▸ **Tarefa**:
Com base no artigo de opinião sobre as eleições brasileiras, abaixo, responda:
1. Em que data o artigo foi publicado?
2. A que partidos pertencem Jair Bolsonaro e Lula, conforme a legenda da foto?
3. Desde que ano, segundo o artigo, o sufrágio universal é usado para escolher o futuro do Brasil?

Opinião – O Brasil e seu destino: os eleitores vão escolher entre dois caminhos distintos

Uma nação polarizada entre a continuidade do governo do presidente Jair Bolsonaro e o retorno do ex-presidente Lula, o destino do Brasil encontra-se nas mãos de duas gerações distintas. Escreve Igor Macedo de Lucena

02/09/2022 08:59

”É importante que o eleitor entenda que esses pontos citados são diametralmente opostos e que representam visões de mundo distintas, de ideologias muitas vezes antagônicas”

Jair Bolsonaro (PL) e Lula (PT)| Foto: Alan Santos/PR e Joka Madruga/Agência PT

Assistimos mais uma vez ao destino do nosso país sendo decidido pelos seus cidadãos, pela comunidade de eleitores. São eles que, de maneira livre e consciente, devem escolher o futuro político e econômico do Brasil, um ato que vem sendo realizado desde 1989 por meio do sufrágio universal e que de fato colocou o Brasil como sendo uma das maiores democracias do planeta.

▸ **Dados fornecidos**:
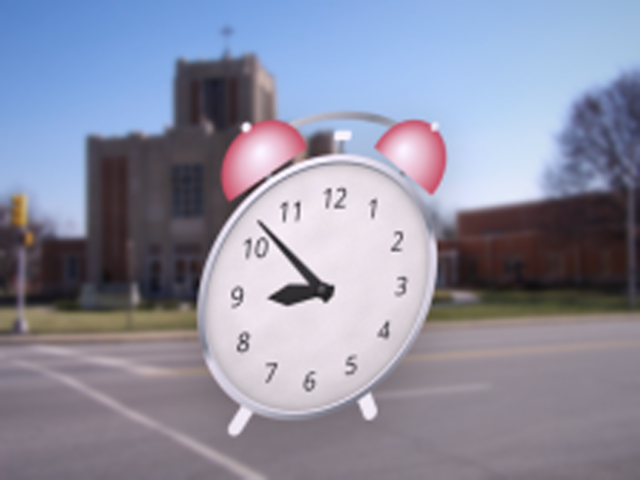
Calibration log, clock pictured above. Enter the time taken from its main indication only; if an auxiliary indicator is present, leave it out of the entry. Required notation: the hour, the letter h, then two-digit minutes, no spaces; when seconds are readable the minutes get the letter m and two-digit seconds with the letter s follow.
8h52
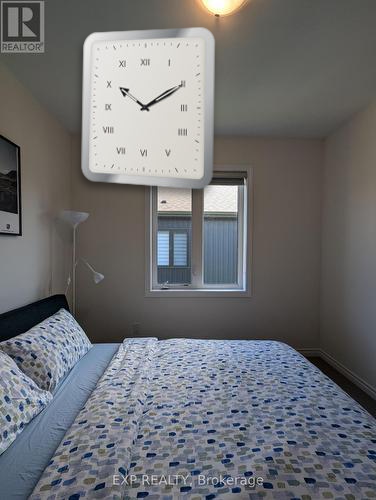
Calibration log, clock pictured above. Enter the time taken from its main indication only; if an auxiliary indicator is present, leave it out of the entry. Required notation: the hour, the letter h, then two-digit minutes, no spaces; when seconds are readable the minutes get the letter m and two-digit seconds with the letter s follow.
10h10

▸ **Resposta**:
1. 02/09/2022.
2. Jair Bolsonaro pertence ao PL, e Lula, ao PT.
3. Desde 1989.